DOCUMENT EXTRACT:
▼

[Dixielandjazz] Red Blanchard
Don Kirkman
donsno2 at charter.net
Tue Nov 2 14:17:19 PDT 2010
On Tue, 2 Nov 2010 13:08:33 -0700, you wrote:
>Any one about my age who lived on the West Coast might remember Red Blanchard. He had a radio show for teenagers in the 1950s that was crazy. He was syndicated in LA, SF and Sacramento. Perhaps other markets also, not sure.
>
>He was the first to use an echo machine and used to give people a Bully. He did dumb skits. When soda first came out in cans, he had everyone send him the empty cans and he built a tower out of them.
>
>Red did many other things in radio over the years, including being a CBS staff announcer.
>
>Red is 89 now and lives in, or near San Diego. He has been a good friend of mine for years.
>
>Here is part of an email from him. Thought some of you might enjoy listening to the music.
>
>There are a lot of other interesting things on his web sites.
>
>*******
>
>Well I stumbled across an old tape of a series of 'remote' broadcasts from 1948,
>mostly from the Somerset House in Riverside. Some of these musicians are funny,
>yet, at the same time, real musicians.

▲

DATA FOR REVIEW:
▼

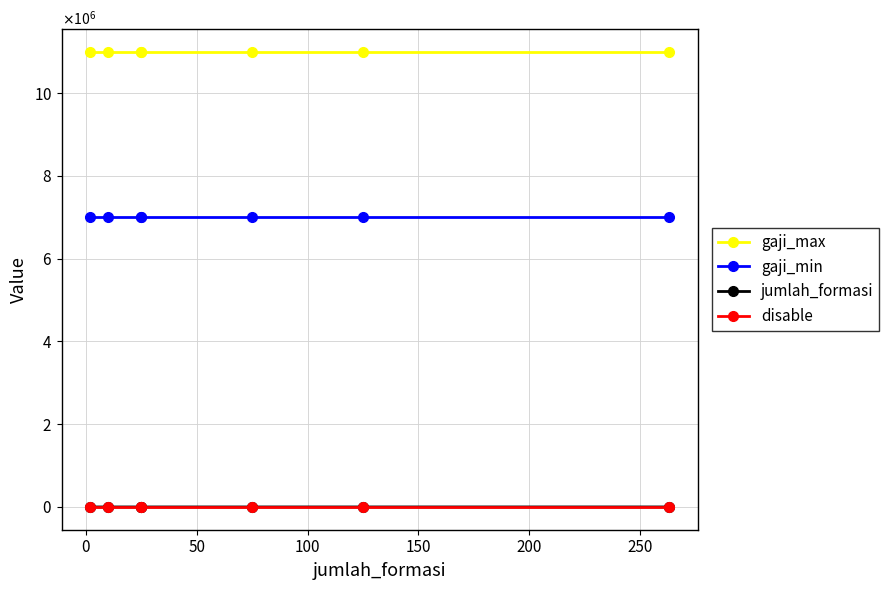

Is it true that jumlah_formasi equals 75 at 150?

True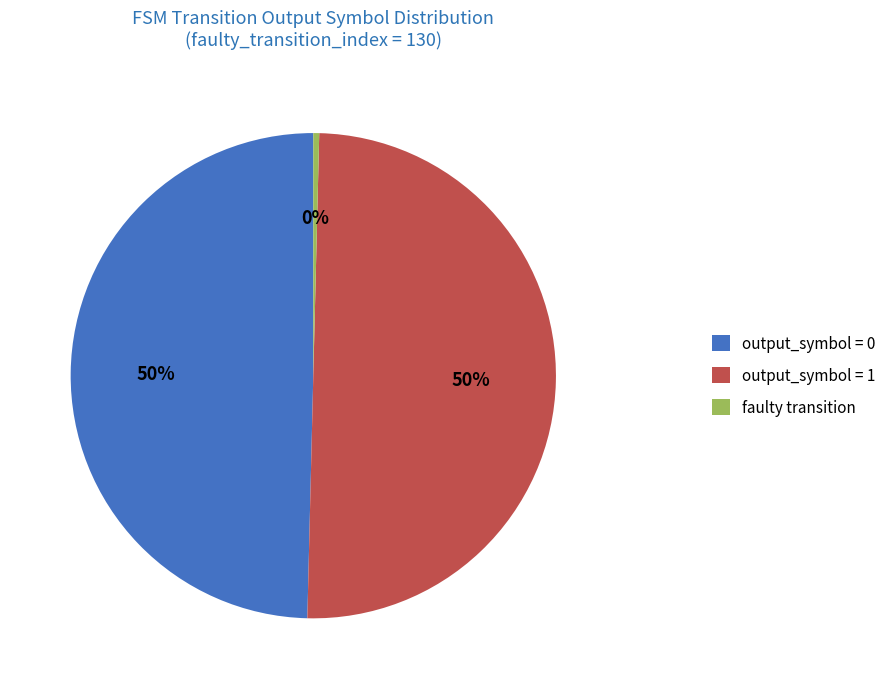

To the nearest percent, what is the difference between the output_symbol = 1 and faulty transition slice percentages?

50%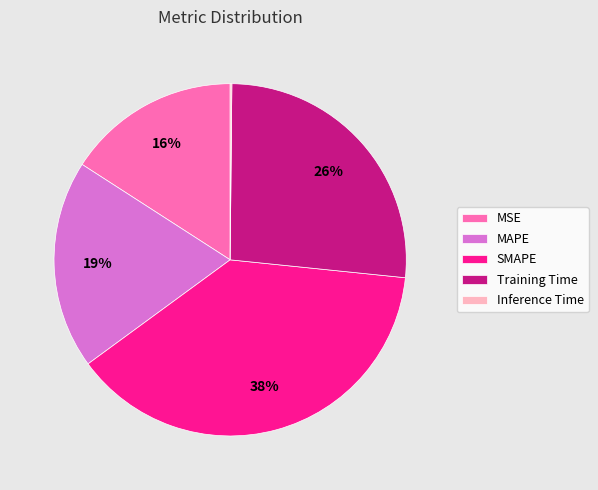

Is it true that MSE is 28% of the pie?

False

▲

THINGS TO DO:
a – Reproduce the passage of the Red Blanchard post starting with "[Dixielandjazz] Red Blanchard" and going on through "to the music.".
b – In the Red Blanchard post, what did Blanchard build from the empty soda cans people sent him?

ANSWERS TO THE PROBLEMS:
a –
[Dixielandjazz] Red Blanchard
Don Kirkman
donsno2 at charter.net
Tue Nov 2 14:17:19 PDT 2010
On Tue, 2 Nov 2010 13:08:33 -0700, you wrote:
>Any one about my age who lived on the West Coast might remember Red Blanchard. He had a radio show for teenagers in the 1950s that was crazy. He was syndicated in LA, SF and Sacramento. Perhaps other markets also, not sure.
>
>He was the first to use an echo machine and used to give people a Bully. He did dumb skits. When soda first came out in cans, he had everyone send him the empty cans and he built a tower out of them.
>
>Red did many other things in radio over the years, including being a CBS staff announcer.
>
>Red is 89 now and lives in, or near San Diego. He has been a good friend of mine for years.
>
>Here is part of an email from him. Thought some of you might enjoy listening to the music.

b – A tower.